Photo attribution : Johan Bakker / CC BY-SA (https://creativecommons.org/licenses/by-sa/3.0)

In WW1, Ypres found itself caught squarely between German ambitions and Allied determination to thwart them. In those days, that meant trench warfare.

Ypres was the focal point of a road network the Germans needed to control if they were to prevent Allied reinforcements flooding into France and Belgium through the Channel Ports. By October 1914, the desperate Belgian Army were forced to break the dykes on the Yser River to the north of Ypres to flood the countryside and deny the Germans access to the western tip of Belgium.

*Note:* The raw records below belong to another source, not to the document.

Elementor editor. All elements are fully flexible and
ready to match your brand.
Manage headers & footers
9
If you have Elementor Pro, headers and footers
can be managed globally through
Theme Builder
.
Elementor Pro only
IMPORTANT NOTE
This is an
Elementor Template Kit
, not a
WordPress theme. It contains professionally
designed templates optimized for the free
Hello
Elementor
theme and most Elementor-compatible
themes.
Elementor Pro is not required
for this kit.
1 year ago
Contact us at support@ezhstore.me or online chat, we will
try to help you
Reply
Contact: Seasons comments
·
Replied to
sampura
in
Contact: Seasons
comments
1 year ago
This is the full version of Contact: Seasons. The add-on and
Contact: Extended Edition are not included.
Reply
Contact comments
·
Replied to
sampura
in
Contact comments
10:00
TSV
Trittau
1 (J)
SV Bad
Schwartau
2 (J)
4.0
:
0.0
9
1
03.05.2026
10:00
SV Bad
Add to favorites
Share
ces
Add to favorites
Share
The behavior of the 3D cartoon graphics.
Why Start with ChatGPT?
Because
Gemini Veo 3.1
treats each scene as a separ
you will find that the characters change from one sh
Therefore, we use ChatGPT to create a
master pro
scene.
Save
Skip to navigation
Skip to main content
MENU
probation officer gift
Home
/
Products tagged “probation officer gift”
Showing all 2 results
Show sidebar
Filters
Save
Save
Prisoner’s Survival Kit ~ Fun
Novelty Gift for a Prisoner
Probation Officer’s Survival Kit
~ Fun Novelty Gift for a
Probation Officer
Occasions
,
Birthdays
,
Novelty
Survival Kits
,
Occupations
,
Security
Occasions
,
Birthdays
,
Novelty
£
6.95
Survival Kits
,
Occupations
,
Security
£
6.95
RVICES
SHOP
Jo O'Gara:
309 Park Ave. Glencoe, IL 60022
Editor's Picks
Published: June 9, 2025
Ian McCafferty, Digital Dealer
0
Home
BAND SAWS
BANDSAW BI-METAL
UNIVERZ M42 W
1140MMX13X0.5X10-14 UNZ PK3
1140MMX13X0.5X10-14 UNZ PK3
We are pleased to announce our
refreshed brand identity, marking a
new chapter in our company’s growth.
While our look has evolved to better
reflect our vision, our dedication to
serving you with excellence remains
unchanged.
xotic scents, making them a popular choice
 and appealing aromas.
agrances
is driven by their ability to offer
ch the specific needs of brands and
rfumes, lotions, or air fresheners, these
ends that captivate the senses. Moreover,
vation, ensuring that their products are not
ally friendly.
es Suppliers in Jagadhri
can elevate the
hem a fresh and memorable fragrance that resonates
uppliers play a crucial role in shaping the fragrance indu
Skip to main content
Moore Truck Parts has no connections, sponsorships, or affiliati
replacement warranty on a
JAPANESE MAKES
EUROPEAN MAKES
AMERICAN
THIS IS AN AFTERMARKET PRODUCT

As the shaky Allied defence held, five major battles ensued.

The Allies halted the German Army's advance in the First Battle of Ypres to the east of the city. It was a bloody affair as the cemeteries there leave no doubt. Ypres was bombarded through much of rest of the WW1. A Second battle of Ypres ensued in April 1915 as the German forces again attempted to take the city. The third battle is known as Passchendaele was a complex, indecisive five-month stalemate. Fourth and fifth battles ensued during 1918.

The Ypres Salient cost the lives of some 300,000 British and Commonwealth soldiers. Of these, 90,000 have no known graves.

Or is this?

Photo attribution https://commons.wikimedia.org/w/index.php?curid=517631

In the chilling interior of the Menin Gate, carved into cold marble are the names of 54,000 young men, soldiers, cut down in their prime! You can’t help but be moved by the sheer magnitude of it. Huge plaques, covered in tiny names, each one a life wasted. Each evening, the haunting, melancholy tones of The Last Post flood the scene in the daily ceremony to remember the fallen.

The evening service at Menin Gate

Photo attribution https://upload.wikimedia.org/wikipedia/commons/f/f5/MeninGateCeremony.jpg

The Australian soldiers knew Ypres as ‘Wipers’. Many of them passed through the original Menin Gate on their way to confront fate on the Western Front.

The Lions of Menin Gate

Two carved, war-damaged limestone lions that had guarded the original gate were donated to the Australian War Memorial by the Mayor of Ypres in 1936 as an expression of gratitude for the sacrifice made by more than 13,000 Australian soldiers. They were restored in 1987 and now stand guard at the entrance to the Australian War Memorial (another haunting place) in Canberra. Replicas of the original Menin gate lions now grace the entrance of the gate in Ypres, a gift by the Australian government in recognition of the 100th anniversary of Australians serving in Flanders during WW1. Menin Gate has to be a candidate for the saddest place on earth, but it’s inspiring to think these lives lost to the stupidity of war are recalled and celebrated daily all these years later.